→ EXCERPTED TEXT:
Noel J. Bergman wrote:
Why would they be different?  acceptConnection() could be backed by a
DNSRBL, for example, and would want to return the TXT record explaining the
reason for the block.  At least that was my consideration.

Here's where I said I expected these listeners would go as we don't seem to be on similar pages.


a) acceptConnection() happens between accepting the socket and sending EHLO/HELO. This has to be a boolean because you either disconnect immediately or accept the connection and send EHLO/HELO.

b) acceptRecipient() happens between receiving a RCPT TO command and sending the response. This has to be a int code and String message because that's what SMTP's protocol requires back. We might return a boolean, but it seems important to return the specific error code. We might return just an int error code, but it seems helpful to optionally let a developer give a more tailored error message.

Your comments related to acceptRecipient are interesting. It sounds as if
you interpreted it as being a single call that would handle all cases
related to RCPT TO.

I don't understand what you think I'm saying. :) To me this is an API where you can list classes that implement each of these handlers for each of these accept situations. As these events happen, these classes have the appropriate method called.


For acceptRecipients, the results would be constants (for most cases), and as long as the result was positive, it would flow through to the next. The first non-positive response would get spit out to the connection and the RCPT TO command failed.

> I had figured that we already had code to check for
everything except for evaluating the recipient string, so I was just
supplementing what we already had, rather than replace doRCPT().  I don't
believe that a single method for checking all conditions would be as
flexible.

Hmmm, from my perspective, this API would replace nothing we already do as we have historically had no fast-fail capabilities (aside from what's just been added).

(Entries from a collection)
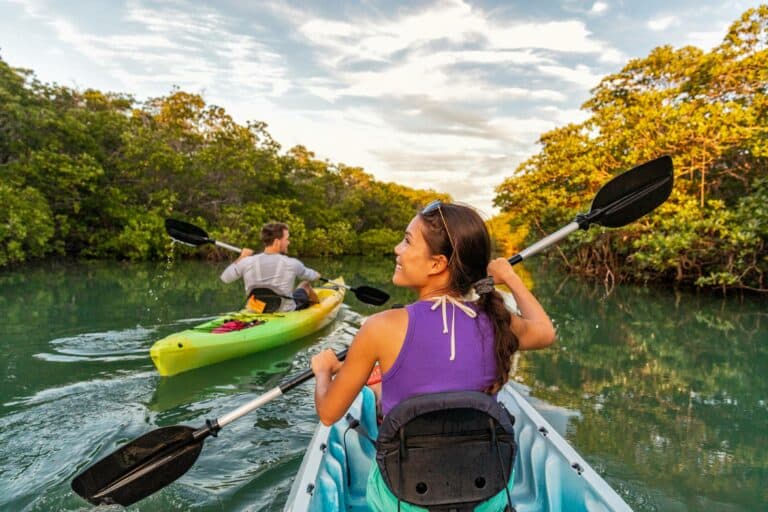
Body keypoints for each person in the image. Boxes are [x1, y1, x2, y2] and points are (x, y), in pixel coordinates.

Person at [311, 201, 556, 510]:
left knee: (376, 393)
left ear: (437, 264)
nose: (397, 249)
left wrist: (323, 371)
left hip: (403, 500)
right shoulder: (498, 321)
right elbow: (545, 331)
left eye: (407, 241)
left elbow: (329, 413)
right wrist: (509, 277)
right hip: (484, 497)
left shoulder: (380, 327)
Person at [220, 222, 320, 312]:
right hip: (284, 311)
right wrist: (317, 275)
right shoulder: (292, 263)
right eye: (287, 239)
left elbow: (225, 278)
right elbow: (313, 276)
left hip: (256, 309)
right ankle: (319, 309)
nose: (288, 242)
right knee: (305, 284)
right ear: (277, 241)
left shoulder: (247, 261)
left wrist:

→ INSTRUCTIONS:
A – In the mailing-list message, what must acceptRecipient() return?
B – Translate this sentence from the mailing-list message into Spanish: "This has to be a boolean because you either disconnect immediately or accept the connection and send EHLO/HELO."
C – Rewrite the mailing-list message from "a) acceptConnection() happens" up to and including "to RCPT TO.", replacing "tailored" with "customized".

→ ANSWERS IN ORDER:
A – An int code and a String message.

B – Esto tiene que ser un booleano porque o te desconectas de inmediato o aceptas la conexión y envías EHLO/HELO.

C –
a) acceptConnection() happens between accepting the socket and sending EHLO/HELO. This has to be a boolean because you either disconnect immediately or accept the connection and send EHLO/HELO.

b) acceptRecipient() happens between receiving a RCPT TO command and sending the response. This has to be a int code and String message because that's what SMTP's protocol requires back. We might return a boolean, but it seems important to return the specific error code. We might return just an int error code, but it seems helpful to optionally let a developer give a more customized error message.

Your comments related to acceptRecipient are interesting. It sounds as if
you interpreted it as being a single call that would handle all cases
related to RCPT TO.